The feeling of being on “The first and the last” was euphoric for us! Finally – fighting without a straight jacket!
While most Americans remember “D Day”, the Flag on the Hill at Iwo Jima, the Alamo, the Doolittle Raid on Tokyo, Gettysburg, and some perhaps Michener’s Bridges of Toko Ri, few have ever heard of Linebacker II, the eleven days in December of 1972, when we won the eight year military war in Vietnam after they finally let us fight without our arms tied behind our backs.
There was a general ‘stand down’ before the operation to get the airplanes ready and to brief hundreds of aircrews for the B-52s and fighters. When we went into that first briefing we realized that our President, Mr. Nixon, had had enough of Uncle Ho, Le Doc Tho, and the NVN BS. No, this time we were going to send them a message they would understand – loudly and clearly!
The cost was high, but the “V” initialed the Paris Peace Accords 8 days later on 6 January, 1973 and we began bringing our POW’s back from the horrid and torturous North Vietnam prisons on the 12th of February.
This is a somewhat poignant post during this Christmas season.
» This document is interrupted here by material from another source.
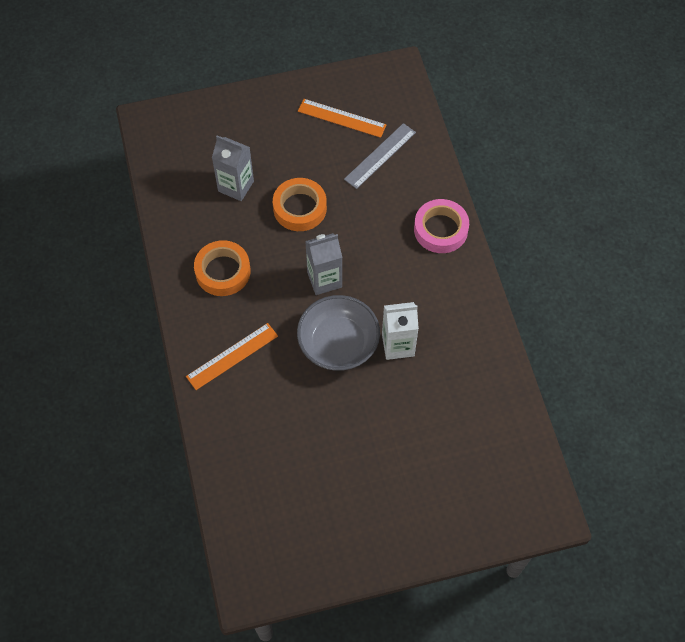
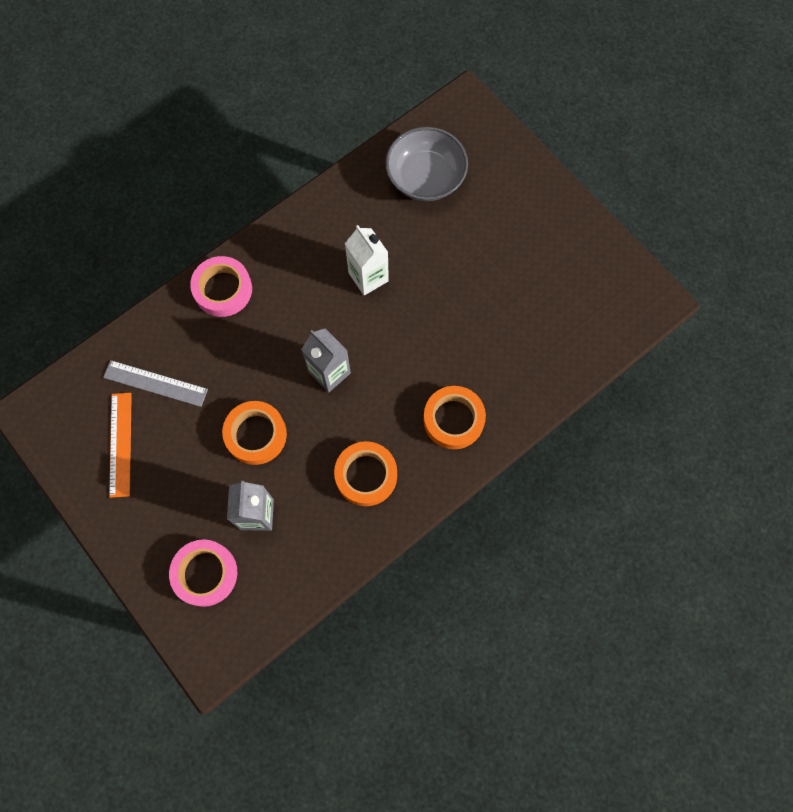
camera: 115 degrees left, 10 degrees up
(211, 139) = (205, 573): none -> pink tape
(232, 356) = (453, 419): orange ruler -> orange tape
(338, 343) = (392, 329): grey bowl -> grey bowl (425, 177)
Below is a short film about Linebacker II and the true heroes, the rough men who stayed awake nights so others could sleep comfortably in their warm beds-the men who went in harm’s way, whilst the biggest concerns for many back home were long holiday shopping queues.
You may recognize some of these men. My hope is that we never forget any of them.
Once a Thud Driver
Note: The video begins with the Name “Sully”. It is not the Sully of the Miracle on the Hudson. Don’t try this on an iPhone. It will play, but the essence will be minimized. A “Stiff one to Hand” suggested.
To view the film, click here:
When I was assigned to 8th AF back in 84-88 my boss LtCol Alex Napier, was an EWO during Linebacker II as was our senior gunner Marv (Maddog) Myers. They would get together during our Friday afternoon “training sessions” and talk about Linebackers I and II. According to them it was no picnic.
Something I would like to add to my previous comment. The restrictions placed on the aircrews during Nam really hand tied the aircrews. In my case, it was the EC-47 and the restrictions put on us as to where we could go, etc. The rubber plantations were “off limits” to us. Our EC-47 crew consisted of Pilot, Co-pilot, Nav, Flt Mech and three Morse Code Intercept operators. The BUFF crew comments about flying the same routes, is similar to the us flying the same “dead” areas in South Vietnam day after day. The “talking heads” in Washington had no clue who we were fighting over there.
Great post Tex. Thanks to Buster McGee & John Morrissey for sharing this story. I had no idea. That decision took guts.